=== Section Start ===
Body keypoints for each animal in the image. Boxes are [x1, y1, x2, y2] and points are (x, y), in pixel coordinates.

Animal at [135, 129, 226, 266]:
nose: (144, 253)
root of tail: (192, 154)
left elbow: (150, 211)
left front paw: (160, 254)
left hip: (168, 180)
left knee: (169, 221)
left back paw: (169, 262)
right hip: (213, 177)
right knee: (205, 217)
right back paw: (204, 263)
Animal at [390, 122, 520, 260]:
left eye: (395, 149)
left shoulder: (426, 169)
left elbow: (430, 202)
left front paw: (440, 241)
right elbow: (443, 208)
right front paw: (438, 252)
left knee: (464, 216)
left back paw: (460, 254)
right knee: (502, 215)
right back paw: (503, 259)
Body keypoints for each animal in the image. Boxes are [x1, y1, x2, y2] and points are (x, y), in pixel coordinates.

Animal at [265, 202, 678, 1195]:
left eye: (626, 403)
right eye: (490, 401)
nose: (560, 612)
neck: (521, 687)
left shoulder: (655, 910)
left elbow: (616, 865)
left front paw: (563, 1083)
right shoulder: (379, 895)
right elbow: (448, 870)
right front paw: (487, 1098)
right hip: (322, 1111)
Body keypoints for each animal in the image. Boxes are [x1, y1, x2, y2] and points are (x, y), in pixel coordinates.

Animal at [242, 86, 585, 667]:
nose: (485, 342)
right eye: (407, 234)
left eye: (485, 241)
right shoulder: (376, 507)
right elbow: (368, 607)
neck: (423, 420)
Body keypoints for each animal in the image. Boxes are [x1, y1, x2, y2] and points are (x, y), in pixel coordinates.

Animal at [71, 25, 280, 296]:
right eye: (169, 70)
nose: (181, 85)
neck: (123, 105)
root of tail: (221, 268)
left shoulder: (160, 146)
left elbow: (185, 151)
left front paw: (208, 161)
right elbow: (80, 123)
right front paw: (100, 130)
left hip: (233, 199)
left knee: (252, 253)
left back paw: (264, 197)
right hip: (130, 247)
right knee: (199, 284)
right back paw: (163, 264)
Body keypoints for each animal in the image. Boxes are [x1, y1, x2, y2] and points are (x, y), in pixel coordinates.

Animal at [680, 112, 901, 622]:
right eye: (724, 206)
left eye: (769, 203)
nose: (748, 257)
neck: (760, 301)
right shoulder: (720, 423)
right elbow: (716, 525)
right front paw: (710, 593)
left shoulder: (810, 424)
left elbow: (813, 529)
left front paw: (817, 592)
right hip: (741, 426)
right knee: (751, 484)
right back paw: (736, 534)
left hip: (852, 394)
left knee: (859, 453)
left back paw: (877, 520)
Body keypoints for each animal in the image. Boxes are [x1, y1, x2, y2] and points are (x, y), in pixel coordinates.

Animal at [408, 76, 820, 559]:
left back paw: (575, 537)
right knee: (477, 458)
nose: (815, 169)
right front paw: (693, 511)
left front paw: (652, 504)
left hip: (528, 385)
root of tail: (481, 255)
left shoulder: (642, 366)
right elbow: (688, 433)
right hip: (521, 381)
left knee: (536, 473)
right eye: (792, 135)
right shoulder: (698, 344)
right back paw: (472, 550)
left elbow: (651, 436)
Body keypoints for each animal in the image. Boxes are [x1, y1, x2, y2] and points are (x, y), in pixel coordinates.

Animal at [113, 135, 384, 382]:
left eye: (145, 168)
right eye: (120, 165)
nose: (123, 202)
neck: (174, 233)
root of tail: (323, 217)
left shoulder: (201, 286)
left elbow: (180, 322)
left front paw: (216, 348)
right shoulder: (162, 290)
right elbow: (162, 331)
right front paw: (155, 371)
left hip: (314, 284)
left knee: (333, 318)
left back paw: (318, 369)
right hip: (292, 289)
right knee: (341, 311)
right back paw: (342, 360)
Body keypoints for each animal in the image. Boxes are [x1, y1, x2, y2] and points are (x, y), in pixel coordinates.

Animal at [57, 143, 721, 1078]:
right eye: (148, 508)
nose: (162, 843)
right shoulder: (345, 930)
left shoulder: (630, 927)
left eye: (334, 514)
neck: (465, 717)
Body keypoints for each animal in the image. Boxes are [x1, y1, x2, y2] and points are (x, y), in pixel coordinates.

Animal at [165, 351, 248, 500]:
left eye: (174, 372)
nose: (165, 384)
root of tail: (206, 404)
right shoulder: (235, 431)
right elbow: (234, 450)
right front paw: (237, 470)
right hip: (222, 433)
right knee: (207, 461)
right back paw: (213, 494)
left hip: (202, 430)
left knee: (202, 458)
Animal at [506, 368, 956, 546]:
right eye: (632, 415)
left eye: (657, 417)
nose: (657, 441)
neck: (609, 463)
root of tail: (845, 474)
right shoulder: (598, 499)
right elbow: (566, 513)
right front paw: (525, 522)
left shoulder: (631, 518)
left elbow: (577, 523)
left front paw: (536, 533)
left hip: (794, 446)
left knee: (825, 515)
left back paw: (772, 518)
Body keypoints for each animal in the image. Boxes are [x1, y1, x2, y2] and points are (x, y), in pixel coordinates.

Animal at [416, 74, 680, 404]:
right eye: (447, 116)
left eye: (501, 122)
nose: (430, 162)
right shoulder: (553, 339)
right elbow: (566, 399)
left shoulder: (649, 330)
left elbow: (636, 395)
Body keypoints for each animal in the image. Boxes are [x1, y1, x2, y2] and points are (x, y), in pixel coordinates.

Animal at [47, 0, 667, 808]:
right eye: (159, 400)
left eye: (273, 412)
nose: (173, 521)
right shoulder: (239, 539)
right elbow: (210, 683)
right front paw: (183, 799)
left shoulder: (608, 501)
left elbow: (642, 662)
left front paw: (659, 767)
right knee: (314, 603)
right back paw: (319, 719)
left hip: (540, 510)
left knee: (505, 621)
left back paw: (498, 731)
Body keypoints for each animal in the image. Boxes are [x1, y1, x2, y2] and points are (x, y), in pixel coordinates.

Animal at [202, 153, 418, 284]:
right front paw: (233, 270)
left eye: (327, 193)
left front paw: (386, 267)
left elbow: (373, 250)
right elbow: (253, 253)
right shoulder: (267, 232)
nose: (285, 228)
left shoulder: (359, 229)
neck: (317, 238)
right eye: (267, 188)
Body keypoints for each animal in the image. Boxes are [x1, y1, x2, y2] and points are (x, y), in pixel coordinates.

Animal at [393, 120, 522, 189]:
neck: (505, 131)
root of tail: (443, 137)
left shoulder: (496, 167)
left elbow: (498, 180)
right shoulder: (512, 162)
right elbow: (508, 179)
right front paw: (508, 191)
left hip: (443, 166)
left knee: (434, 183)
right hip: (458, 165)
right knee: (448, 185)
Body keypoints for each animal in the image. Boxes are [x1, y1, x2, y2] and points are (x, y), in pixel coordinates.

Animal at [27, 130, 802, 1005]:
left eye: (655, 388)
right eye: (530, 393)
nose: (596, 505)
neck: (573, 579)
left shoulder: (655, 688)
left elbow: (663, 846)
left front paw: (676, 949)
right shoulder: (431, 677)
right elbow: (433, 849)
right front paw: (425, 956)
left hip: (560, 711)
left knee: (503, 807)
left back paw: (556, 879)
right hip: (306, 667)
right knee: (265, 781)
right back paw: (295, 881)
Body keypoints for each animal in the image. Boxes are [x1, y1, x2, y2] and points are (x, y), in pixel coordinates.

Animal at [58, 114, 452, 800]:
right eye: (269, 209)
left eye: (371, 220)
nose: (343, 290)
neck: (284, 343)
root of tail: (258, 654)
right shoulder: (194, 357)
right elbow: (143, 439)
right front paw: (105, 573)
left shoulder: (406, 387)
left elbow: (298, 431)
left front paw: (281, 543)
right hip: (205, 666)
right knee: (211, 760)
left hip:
=== Section End ===
Activity:
From the records above, copy each line where the word "tail" can be found.

Task result:
root of tail: (192, 154)
root of tail: (221, 268)
root of tail: (481, 255)
root of tail: (323, 217)
root of tail: (206, 404)
root of tail: (845, 474)
root of tail: (443, 137)
root of tail: (258, 654)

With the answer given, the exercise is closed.